Bisnis.com, JAKARTA – Volume impor kertas daur ulang (KDU) sepanjang 2020 mengalami penurunan. Adapun, penurunan volume impor tersebut dinilai dapat berdampak pada sebagian besar produk manufaktur jika terus berlanjut tahun depan.
Asosiasi Pulp dan Kertas Indonesia (APKI) mendata volume impor KDU sepanjang 2020 turun sekitar 5 persen secara tahunan menjadi 3 juta ton.
Adapun, KDU yang dicatat APKI berdasarkan empat pos tarif, yakni 4704.12.00 (skrap kertas karton kraft), 4707.20.00 (skrap kertas dari pulp kimia), 4707.30.00 (skrap kertas dari pulp mekanik), dan 4707.90.00 (skrap kertas tidak disortir).
"Penurunan impor salah satunya disebabkan oleh kebijakan teknis importasi KDU yang diperketat, salah satunya yakni persyaratan bukti eksportir terdaftar [BET]," kata Direktur Eksekuti APKI Liana Bratasida kepada Bisnis, Senin (21/12/2020).

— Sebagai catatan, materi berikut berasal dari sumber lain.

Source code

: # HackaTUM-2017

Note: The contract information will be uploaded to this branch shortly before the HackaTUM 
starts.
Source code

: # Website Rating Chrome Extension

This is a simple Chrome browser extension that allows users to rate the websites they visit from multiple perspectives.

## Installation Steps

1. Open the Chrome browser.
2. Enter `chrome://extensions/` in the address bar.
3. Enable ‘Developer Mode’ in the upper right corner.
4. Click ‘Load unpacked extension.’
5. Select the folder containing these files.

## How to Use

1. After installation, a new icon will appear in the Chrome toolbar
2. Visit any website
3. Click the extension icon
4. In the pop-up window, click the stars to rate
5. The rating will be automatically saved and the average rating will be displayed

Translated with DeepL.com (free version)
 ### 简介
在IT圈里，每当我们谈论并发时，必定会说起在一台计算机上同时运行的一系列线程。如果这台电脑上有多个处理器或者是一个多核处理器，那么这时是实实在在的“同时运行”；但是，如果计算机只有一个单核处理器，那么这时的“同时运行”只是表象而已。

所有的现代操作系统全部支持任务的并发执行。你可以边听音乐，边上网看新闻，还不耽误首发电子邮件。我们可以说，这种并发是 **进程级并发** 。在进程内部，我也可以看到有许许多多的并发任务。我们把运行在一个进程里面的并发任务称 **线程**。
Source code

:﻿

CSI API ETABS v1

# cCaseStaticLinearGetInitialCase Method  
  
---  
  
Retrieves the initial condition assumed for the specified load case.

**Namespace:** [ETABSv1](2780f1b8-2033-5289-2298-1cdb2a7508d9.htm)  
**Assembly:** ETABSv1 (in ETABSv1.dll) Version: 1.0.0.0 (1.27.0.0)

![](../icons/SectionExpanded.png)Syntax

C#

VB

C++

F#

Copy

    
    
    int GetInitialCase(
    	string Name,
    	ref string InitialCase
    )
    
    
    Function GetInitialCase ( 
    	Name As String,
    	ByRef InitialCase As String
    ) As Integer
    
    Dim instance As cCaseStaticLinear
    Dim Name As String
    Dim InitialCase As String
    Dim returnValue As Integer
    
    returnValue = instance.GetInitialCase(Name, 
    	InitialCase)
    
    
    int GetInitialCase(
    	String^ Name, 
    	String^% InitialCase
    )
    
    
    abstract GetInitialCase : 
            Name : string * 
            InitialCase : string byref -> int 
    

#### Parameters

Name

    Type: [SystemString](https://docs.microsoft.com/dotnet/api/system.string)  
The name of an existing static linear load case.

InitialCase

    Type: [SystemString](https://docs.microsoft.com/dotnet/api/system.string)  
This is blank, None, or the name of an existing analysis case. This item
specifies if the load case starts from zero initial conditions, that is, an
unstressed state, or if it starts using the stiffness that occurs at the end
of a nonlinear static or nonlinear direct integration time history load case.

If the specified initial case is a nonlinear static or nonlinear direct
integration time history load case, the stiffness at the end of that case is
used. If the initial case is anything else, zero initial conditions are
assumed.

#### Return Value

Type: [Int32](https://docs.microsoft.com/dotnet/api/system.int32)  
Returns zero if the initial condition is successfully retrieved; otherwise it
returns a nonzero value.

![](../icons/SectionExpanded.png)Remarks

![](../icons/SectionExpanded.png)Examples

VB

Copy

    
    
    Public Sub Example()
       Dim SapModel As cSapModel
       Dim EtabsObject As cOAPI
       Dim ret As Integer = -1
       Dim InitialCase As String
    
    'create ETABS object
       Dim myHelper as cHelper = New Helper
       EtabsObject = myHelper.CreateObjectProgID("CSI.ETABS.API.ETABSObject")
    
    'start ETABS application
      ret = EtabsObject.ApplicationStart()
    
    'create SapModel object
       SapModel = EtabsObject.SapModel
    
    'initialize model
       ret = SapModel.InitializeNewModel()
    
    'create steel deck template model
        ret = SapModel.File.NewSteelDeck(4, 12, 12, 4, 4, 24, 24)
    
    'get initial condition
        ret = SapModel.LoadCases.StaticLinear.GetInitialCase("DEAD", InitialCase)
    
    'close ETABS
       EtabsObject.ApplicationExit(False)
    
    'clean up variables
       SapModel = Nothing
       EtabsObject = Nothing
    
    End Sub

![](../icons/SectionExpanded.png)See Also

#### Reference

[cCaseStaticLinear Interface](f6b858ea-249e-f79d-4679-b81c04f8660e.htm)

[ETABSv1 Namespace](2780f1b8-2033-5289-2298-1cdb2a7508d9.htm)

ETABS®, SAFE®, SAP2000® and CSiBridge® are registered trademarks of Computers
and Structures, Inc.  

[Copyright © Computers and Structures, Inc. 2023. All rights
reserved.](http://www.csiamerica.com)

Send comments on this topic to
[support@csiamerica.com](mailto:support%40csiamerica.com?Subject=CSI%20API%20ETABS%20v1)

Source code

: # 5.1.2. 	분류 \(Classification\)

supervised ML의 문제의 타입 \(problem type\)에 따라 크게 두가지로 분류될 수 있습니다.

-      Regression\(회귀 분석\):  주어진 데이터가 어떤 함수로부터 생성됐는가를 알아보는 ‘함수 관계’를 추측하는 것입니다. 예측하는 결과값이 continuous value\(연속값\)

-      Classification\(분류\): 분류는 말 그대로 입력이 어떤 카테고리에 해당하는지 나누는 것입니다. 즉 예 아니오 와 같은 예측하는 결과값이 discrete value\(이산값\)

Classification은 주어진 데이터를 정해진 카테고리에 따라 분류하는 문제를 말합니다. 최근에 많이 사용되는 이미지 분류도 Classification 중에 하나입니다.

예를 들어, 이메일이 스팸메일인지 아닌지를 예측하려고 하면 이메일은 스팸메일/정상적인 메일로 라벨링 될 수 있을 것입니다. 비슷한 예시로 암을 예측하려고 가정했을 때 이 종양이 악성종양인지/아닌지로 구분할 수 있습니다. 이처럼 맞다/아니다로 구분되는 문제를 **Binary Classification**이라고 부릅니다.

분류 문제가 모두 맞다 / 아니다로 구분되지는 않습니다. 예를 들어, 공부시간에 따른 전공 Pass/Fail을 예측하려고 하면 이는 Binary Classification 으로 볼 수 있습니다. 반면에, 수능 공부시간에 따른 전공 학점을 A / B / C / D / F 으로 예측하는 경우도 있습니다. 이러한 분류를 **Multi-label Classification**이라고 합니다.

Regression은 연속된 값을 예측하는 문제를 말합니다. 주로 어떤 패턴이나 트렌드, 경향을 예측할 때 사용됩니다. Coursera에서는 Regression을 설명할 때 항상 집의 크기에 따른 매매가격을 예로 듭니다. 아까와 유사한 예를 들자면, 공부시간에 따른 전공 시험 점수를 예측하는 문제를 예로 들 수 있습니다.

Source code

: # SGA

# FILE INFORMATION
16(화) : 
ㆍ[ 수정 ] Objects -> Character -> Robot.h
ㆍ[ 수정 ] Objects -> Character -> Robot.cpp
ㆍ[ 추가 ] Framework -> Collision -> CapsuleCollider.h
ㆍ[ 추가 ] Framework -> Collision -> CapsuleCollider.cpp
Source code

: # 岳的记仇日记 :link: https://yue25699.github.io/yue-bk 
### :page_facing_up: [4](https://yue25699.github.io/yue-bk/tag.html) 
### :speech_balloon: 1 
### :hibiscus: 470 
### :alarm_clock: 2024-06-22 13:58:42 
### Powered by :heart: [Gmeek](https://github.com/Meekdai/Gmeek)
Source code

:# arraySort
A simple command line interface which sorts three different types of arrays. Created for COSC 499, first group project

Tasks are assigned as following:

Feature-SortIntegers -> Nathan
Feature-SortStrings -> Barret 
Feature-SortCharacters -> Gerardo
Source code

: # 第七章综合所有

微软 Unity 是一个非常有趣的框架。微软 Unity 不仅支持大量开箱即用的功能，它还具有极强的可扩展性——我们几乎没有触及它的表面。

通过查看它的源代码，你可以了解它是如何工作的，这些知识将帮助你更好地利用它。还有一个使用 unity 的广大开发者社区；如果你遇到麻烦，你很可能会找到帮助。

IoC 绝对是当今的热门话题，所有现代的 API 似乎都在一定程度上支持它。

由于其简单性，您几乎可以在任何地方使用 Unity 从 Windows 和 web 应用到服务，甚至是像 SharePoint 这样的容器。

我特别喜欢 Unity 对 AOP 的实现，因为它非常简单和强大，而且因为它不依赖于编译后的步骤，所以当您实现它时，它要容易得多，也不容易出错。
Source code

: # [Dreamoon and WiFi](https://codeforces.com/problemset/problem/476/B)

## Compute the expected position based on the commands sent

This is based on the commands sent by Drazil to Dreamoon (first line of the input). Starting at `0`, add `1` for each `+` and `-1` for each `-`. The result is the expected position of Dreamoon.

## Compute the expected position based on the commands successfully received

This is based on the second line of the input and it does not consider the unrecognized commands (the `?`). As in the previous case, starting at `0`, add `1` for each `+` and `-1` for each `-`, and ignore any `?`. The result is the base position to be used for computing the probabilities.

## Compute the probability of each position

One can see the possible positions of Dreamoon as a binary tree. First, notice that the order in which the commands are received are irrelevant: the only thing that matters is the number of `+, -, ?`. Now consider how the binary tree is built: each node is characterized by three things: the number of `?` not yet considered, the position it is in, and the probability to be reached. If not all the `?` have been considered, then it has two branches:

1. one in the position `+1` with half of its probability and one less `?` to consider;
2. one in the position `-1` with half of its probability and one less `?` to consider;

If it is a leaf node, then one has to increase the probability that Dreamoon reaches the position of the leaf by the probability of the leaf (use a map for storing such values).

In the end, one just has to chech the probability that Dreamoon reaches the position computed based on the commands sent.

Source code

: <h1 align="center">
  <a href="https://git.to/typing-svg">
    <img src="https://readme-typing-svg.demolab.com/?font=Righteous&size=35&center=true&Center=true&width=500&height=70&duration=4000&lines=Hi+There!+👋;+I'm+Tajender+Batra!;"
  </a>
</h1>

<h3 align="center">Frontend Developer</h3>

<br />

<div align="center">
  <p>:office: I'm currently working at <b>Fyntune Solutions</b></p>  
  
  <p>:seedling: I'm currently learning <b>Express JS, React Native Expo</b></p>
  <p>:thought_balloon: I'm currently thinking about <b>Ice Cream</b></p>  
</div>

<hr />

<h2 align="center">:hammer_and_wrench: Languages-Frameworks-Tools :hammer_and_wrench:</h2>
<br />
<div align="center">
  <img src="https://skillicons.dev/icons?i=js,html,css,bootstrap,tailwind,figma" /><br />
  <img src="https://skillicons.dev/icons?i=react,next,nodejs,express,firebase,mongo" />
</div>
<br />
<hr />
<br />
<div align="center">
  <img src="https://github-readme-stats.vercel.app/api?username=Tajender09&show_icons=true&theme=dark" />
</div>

Dari keempat pos tarif tersebut, penurunan terbesar terjadi pada impor skrap kertas tidak disortir atau turun sebesar 97 persen menjadi 14.361 ton. Tahun lalu, volume impor skrap kertas tidak disortir mencapai 511.578 ton.
Namun demikian, volume impor skrap kertas karton kraft naik 17 persen secara tahunan menjadi 2,6 juta ton. Selain itu, volume impor skrap kertas dari pulp mekanik naik 6 persen menjadi 360.766 ton.
Baca Juga
Adapun, pada kuartal IV/2020 volume impor KDU turun sebesar 10 persen menjadi 759.852 ton. Liana menyampaikan setiap pabrikan kertas telah memiliki strategi masing-masing dalam menghadapi penurunan volume impor KDU tersebut.
Liana menjelaskan persyaratan BET tersebut menjadi polemik lantaran sebagian kedutaan besar di negara asal impor belum bisa mengesahkan BET yang diperlukan. Pasalnya, pemerintah pusat masih menggodok prosedur standar pengesahan BET tersebut.
Alhasil, Liana menyampaikan importasi KDU sepanjang 2020 terhambat. Pada akhirnya, ketentuan BET harus ditunda menjadi dimulai per 1 Januari 2021 karena tidak bisa diimplementasikan saat ini.
"Harapannya ketersediaan bahan baku kertas tetap terjamin. [Pasalnya] jika terjadi kenaikan harga kertas coklat [KDU] yang digunakan sebagai kemasan, maka akan berdampak pula bagi industri terkait, seperti makanan dan minuman, elektronika, dan logistik," katanya.